Description: We are proposing to expand on our development of unique Silicon Carbide (SiC) electronics in multiple device classes and application areas by further innovation and integration into a single flexible, modular technology. Starting from our work in the Phase II program, we will develop a next generation of our SiC Power Laterally-Diffused Metal-Oxide-Semiconductor (LDMOS) Field Effect Transistors, which enable significantly greater power transfer and modular integration with SiC complementary metal-oxide-semiconductor (CMOS) electronics. We will also improve the performance of our SiC CMOS technology, particularly in transistor sizing and speed. We will enhance our UV optoelectronics technology by integrating our SiC UV sensors with these improved CMOS devices. Further levels of integration, such as on-chip power converter topologies, such as half- and full-bridges of SiC LDMOS devices, integrated with SiC CMOS circuits for control, will also be pursued. We will use our physics-based device and process modeling experience for these efforts, and our long-term high-temperature characterization and reliability testing capabilities to test all these device classes at temperatures up to 500 C for the ranges of hundreds of hours. As the culmination of this new development effort, we are going to produce a Process Design Kit (PDK) to enable outside users, in particular NASA designers, to use this technology. The PDK will bring together device characteristics, layer lists, design rules, SPICE models, and parametric cells for designing in this expanded, flexible technology. This complete development package will allow users to take advantage of the considerable benefits of SiC, such as its high-temperature resilience, extremely low dark current, having SiO2 as a native oxide, and its visible-blindness in UV-sensing applications, even at high temperatures, its inherent visible-blindness, and its capability to grow a native oxide, in a singularly broad technology base.

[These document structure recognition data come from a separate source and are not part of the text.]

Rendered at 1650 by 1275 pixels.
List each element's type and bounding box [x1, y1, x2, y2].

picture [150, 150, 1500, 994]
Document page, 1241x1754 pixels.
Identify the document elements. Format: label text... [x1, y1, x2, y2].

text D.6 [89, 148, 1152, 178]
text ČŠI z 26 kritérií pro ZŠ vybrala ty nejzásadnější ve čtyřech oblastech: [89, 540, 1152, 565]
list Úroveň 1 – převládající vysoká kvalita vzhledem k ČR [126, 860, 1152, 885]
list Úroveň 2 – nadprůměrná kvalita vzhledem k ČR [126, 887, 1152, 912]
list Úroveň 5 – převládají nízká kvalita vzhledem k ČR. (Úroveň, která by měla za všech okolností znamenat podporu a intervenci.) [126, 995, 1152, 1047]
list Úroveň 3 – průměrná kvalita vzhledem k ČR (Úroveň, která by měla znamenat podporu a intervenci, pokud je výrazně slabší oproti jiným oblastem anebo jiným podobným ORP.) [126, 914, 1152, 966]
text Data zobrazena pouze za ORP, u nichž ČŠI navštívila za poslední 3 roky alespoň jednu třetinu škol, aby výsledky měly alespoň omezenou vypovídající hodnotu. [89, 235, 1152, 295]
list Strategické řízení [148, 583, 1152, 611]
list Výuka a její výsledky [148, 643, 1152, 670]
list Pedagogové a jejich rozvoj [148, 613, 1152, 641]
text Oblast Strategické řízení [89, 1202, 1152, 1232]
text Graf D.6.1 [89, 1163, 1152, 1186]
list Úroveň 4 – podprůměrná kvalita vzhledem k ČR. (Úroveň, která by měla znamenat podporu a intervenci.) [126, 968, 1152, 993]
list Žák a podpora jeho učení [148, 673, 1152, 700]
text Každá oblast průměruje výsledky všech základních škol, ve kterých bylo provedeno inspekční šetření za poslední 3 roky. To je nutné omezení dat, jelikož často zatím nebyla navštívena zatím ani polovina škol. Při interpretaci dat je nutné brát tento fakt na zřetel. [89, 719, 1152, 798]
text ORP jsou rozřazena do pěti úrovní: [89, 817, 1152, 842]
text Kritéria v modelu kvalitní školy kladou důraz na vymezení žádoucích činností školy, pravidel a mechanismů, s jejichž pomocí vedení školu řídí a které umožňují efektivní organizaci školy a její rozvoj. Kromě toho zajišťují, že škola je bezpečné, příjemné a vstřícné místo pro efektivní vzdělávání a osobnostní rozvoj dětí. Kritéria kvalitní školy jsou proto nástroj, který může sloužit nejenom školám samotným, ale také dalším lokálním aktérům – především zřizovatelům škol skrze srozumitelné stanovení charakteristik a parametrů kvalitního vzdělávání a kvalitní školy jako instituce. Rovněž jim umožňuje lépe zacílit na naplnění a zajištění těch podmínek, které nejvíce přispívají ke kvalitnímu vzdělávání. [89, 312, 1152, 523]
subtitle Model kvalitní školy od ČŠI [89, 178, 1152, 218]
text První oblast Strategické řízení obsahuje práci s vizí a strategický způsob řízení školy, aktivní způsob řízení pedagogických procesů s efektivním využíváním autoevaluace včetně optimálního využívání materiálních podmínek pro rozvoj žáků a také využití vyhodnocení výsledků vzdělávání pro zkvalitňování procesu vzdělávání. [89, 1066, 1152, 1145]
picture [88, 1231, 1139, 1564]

Benefits: SiC power management and sensor readout ICs help NASA with potential benefits of high-temperature operation capability, high efficiency, more compact system design without extra cooling, etc. Visible-blind, low-noise SiC UV sensors are ideal for high sensitivity. These features benefit many missions in Planetary and Earth Science, and Heliophysics, for e.g. surface/atmosphere characterization, running and controlling on-board science instruments, even in high-T missions such as Venus surface exploration systems and Gas Giant orbiters.

Applications for UV sensing/imaging include: rocket and bio detection, industrial monitoring, and gas logging systems. The Hi-T capability and visible blindness of SiC allow applications in extreme conditions and simpler designs. Hi-T SiC LDMOS and half-bridge power modules reduce size, weight, and cooling systems in areas like: Hi-T manufacturing, energy monitoring, and furnace/engine control.